We can reimagine how vaccines and information reach students and parents.

For example, the Teens for Vaccines campaign in Detroit was highly successful by empowering student ambassadors.

A school district in Florida recognized that active communication and education promoted vaccine confidence and uptake, so they sent text reminders, posted on social media, and provided credible information. Los Angeles School District even had a TikTok campaign.

Ventilation and filtration

Schools need to upgrade their ventilation and filtration systems.

This is one of the most powerful tools we have to curb COVID-19 and other viruses because it happens in the background—it’s an institutional-level intervention that doesn’t require the teachers, parents, or students to do anything. Unfortunately, a small proportion of schools report using these strategies, especially in rural and mid-poverty schools. Many administrators aren’t aware that federal funding is available for ventilation improvements.

Layman wording on how to improve ventilation and filtration is difficult to find. I worked with Dr. Whitney Robinson and Katie Harper, fellow epidemiologists, on a one pager that outlines available strategies and how to test effectiveness. This may help.

Testing and isolating

Now that everyone is eligible for vaccines, and treatments (monoclonal antibodies, antivirals and Evusheild) are available for high risk family members, a more targeted approach to testing, isolating, and masking in the upcoming school year is reasonable:

  • Testing. Sick, symptomatic kids should stay home. At-home or at-school antigen tests would be a great tool to use for this. (Do not use PCR tests, as these could stay positive for weeks).
  • Quarantining. Attending school far outweighs benefits of quarantining for a respiratory virus that is out of control in the community. It’s reasonable (and overdue) to remove quarantine requirements.
  • Isolation. The ideal scenario is that a child tests-to-exit isolation using antigen tests. But this can mean a lot of school missed (and a lot of work missed for parents), with the average infection lasting 8-10 days.
  • The CDC says people can leave isolation after 5 days if they remain positive as long as they mask. If children need to go back to school at that time, it’s certainly reasonable and should be expected that kids mask if they are still positive.
  • Masks.
  • Masks are effective to the wearer. They are even more effective if everyone is masking.
  • If a school is in an area of high transmission, it’s certainly reasonable to mask to reduce transmission and, thus, reduce missing school.
  • However, for that strategy to work, the wearer must mask everywhere else in the community. I don’t think it makes sense for a school to mandate masks if the larger community does not do so either. We shouldn’t ask students to hold down the fort if the larger community hasn’t also committed either.

Other random thoughts

Preparedness needs to be the name of the game. Schools need a plan in case we do get another Omicron-like event or if there’s is a big superspreader event, like a homecoming dance.

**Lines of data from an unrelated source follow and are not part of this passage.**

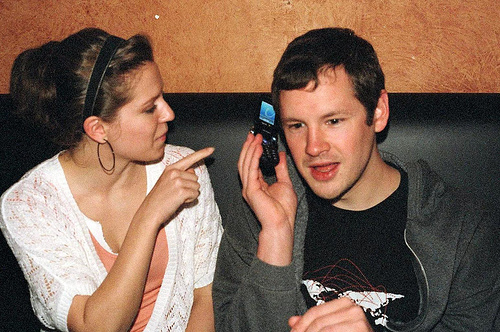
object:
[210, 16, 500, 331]
man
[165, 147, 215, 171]
finger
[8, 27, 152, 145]
hair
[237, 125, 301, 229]
hand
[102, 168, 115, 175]
shadow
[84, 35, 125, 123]
band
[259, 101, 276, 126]
screen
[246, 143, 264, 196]
finger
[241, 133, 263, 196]
finger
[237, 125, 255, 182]
finger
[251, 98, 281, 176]
cellphone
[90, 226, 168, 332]
shirt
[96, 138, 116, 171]
earring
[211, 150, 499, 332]
jacket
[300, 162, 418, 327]
shirt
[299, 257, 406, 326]
design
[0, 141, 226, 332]
cardigan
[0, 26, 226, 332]
woman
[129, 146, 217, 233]
hand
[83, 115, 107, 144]
ear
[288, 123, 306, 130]
eyes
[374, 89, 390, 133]
ear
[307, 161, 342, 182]
mouth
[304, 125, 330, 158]
nose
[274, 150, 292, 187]
thumb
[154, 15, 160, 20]
spot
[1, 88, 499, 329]
couch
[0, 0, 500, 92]
wall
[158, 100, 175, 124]
nose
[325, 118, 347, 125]
eye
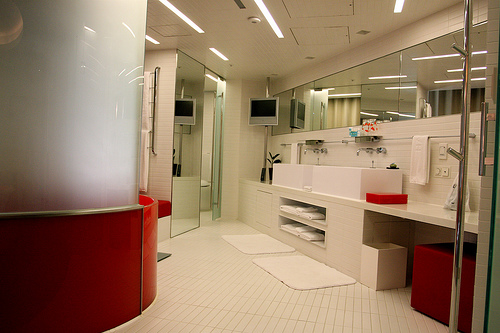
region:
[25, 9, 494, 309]
the room is mostly white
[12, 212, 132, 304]
this section of wall is red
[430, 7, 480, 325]
the pole is made of metal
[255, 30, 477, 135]
There is a mirror up top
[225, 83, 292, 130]
There is a monitor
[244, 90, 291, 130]
the monitor is off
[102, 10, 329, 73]
The lights are on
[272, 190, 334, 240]
There are towels in the shelf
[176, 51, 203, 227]
there is a large mirror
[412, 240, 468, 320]
the box is red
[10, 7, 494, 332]
a red and white bathroom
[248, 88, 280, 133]
a television in a bathroom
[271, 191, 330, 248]
towels on a shelf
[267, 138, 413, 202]
two white sinks in a bathroom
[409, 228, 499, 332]
a red seat under the counter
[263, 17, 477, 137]
a mirror on the wall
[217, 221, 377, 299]
two white rugs on the floor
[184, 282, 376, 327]
tile on the floor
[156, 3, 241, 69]
lights in the ceiling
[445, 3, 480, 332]
A chrome towel rack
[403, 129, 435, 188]
White towel on rack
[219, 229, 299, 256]
Bath mat on floor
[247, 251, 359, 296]
Bath mat on floor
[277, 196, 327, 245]
Folded towels on shelf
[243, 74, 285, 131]
Video monitor mounted on ceiling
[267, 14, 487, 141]
Mirror mounted on wall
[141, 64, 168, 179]
Metal towel rack with several towels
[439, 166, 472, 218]
Plastic bag on counter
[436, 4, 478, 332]
Metal clothes hanging pole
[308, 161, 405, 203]
elevated sink on counter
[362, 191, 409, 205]
Closed red box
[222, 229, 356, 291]
Two rectangular white bathroom rugs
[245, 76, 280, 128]
Silver television hanging from the ceiling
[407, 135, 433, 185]
White cotton hand towel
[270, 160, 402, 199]
Two rectangle sinks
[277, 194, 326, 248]
Folded bathroom towels on shelves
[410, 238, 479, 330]
Cube red ottoman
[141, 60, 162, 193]
Metal bath towel rack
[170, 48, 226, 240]
Glass bathroom doors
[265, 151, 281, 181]
Small plant in a pot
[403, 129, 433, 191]
White hanging hand towel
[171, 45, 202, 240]
Large floor to ceiling mirror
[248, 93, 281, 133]
A television mounted to the wall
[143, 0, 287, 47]
A white tile ceiling with fluorescent lighting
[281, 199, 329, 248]
White towels stored under vanity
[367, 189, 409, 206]
A small red box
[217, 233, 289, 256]
A white bath rug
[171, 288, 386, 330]
A white tiled floor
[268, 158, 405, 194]
Two white wash basin sinks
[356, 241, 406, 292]
A white trash receptacle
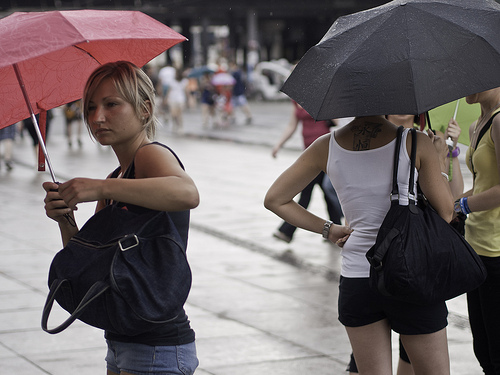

There need to be very important conversations about normalizing decisions around masking, even if not required. Very important conversations may also need to ensue if a child is high risk in a classroom, so they, too, can attend in person learning.

Bottom line

This pandemic landscape continues to change and, with it, we should adapt. But if we continue to fail to act, children will continue to have their education disrupted by COVID19. There are a number of measures schools can put in place to maximize the number of days children are in school so they can have a safe and successful school year.